Thank you for looking into this. I've run your test. On OSX using GNU Fortran (Homebrew GCC 10.2.0_4) 10.2.0:

  First sequence: 
  0.47171731173329923     
  0.11725091293941303     
  0.13068507631575255     
  0.75979587031017681     
  0.35372369307705276     
  0.15413373070717729     
  0.17561267720475637     
  0.52519052355081008     
   1.2420903891045998E-002
   1.2340487605003836E-002
  Second sequence: 
  0.47171731173329923     
  0.11725091293941303     
  0.13068507631575255     
  0.75979587031017681     
  0.35372369307705276     
  0.15413373070717729     
  0.17561267720475637     
  0.52519052355081008     
   1.2420903891045998E-002
   1.2340487605003836E-002

And on Linux GNU Fortran (GCC) 8.3.0

  First sequence: 
  0.56981017567981018     
  0.49918477233869818     
  0.37431540548738862     
  0.75113158742830632     
  0.48423542175680601     
  0.11365891787988347     
  0.98121193804920970     
  0.40826890280898931     
  0.46079925822036805     
  0.50476830343336976     
  Second sequence: 
  0.56981017567981018     
  0.49918477233869818     
  0.37431540548738862     
  0.75113158742830632     
  0.48423542175680601     
  0.11365891787988347     
  0.98121193804920970     
  0.40826890280898931     
  0.46079925822036805     
  0.50476830343336976     

It appears that sequence 1 and 2 are identical on both systems but not across systems. Again, thank you for your response. This issue does not preclude system initialization with PACKMOL. My intent with opening this issue is to document that identical initial configurations can't be guaranteed even with the same random seed.

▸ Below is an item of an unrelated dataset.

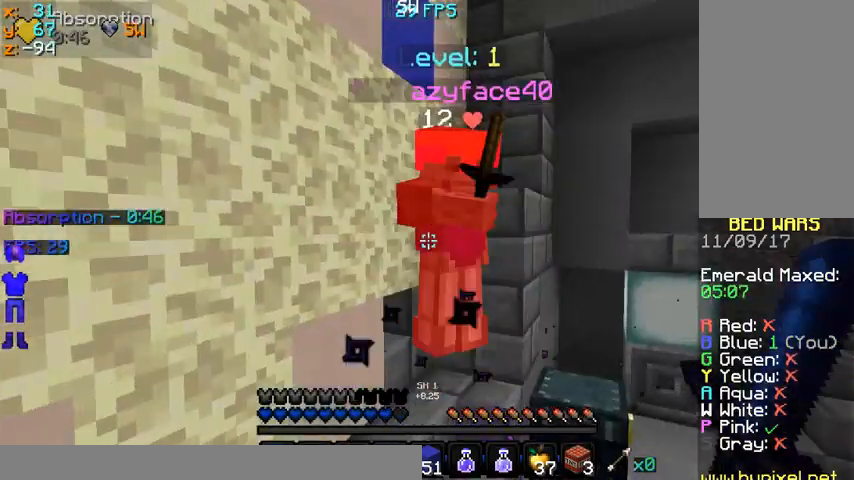
{"keys": ["space"], "mouse": ["left", "right"], "events": [[233, "d", "up"], [233, "mouse_left", "up"], [233, "mouse_right", "down"], [233, "w", "up"], [300, "mouse_left", "down"]]}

lmiq commented 2 years ago

Ok, so then this is OS and compiler dependent.

If for some reason that is very important, what is needed is to put a custom random number generator function in the package, and not use the one implemented in the compiler library.

That is not too hard, let me know if that makes a difference to you. I won't release a version of Packmol with that, but we can have a custom build.